▶ Problem description
The result should be all the records, exact and complete, without a single picture.

(Dataset entries)
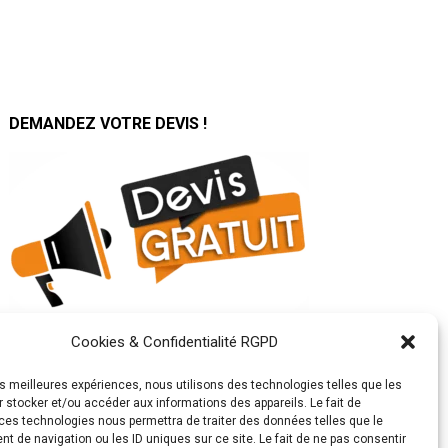
DEMANDEZ VOTRE DEVIS !
Cookies & Confidentialité RGPD
SUIVEZ TOUTE NOTRE
ACTUALITÉ SUR :
les meilleures expériences, nous utilisons des technologies telles que les
 stocker et/ou accéder aux informations des appareils. Le fait de
ces technologies nous permettra de traiter des données telles que le
 de navigation ou les ID uniques sur ce site. Le fait de ne pas consentir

▶ Result for this exercise
DEMANDEZ VOTRE DEVIS !
Cookies & Confidentialité RGPD
SUIVEZ TOUTE NOTRE
ACTUALITÉ SUR :
les meilleures expériences, nous utilisons des technologies telles que les
 stocker et/ou accéder aux informations des appareils. Le fait de
ces technologies nous permettra de traiter des données telles que le
 de navigation ou les ID uniques sur ce site. Le fait de ne pas consentir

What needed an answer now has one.